↓
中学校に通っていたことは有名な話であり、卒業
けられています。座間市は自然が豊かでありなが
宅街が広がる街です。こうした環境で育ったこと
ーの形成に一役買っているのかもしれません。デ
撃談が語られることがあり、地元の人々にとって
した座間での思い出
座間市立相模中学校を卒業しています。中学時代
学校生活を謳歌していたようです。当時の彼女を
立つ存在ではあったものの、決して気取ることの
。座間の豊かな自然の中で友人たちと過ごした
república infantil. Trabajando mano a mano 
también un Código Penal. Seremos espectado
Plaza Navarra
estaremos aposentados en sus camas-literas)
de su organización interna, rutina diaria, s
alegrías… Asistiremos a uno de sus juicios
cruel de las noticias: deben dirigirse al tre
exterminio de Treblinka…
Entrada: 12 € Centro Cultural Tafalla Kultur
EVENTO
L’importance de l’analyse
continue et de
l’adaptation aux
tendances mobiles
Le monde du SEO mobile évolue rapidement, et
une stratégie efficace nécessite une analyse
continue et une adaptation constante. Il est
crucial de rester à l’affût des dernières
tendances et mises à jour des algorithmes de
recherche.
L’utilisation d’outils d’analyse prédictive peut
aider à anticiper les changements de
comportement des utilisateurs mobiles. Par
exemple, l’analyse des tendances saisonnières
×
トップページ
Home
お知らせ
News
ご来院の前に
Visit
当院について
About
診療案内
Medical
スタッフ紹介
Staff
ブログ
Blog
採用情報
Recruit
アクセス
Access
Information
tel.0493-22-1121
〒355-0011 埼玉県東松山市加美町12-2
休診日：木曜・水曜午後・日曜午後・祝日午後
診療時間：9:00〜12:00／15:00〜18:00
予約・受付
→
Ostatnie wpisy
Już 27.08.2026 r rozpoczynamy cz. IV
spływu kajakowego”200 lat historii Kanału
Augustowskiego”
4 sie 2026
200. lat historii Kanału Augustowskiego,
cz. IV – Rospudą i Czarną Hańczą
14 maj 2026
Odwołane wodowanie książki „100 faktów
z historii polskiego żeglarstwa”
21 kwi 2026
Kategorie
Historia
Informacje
↑
◆ **Work required**:
For each line of the data that has the word "mobiles", report that line.

◆ **Completed task**:
tendances mobiles
comportement des utilisateurs mobiles. Par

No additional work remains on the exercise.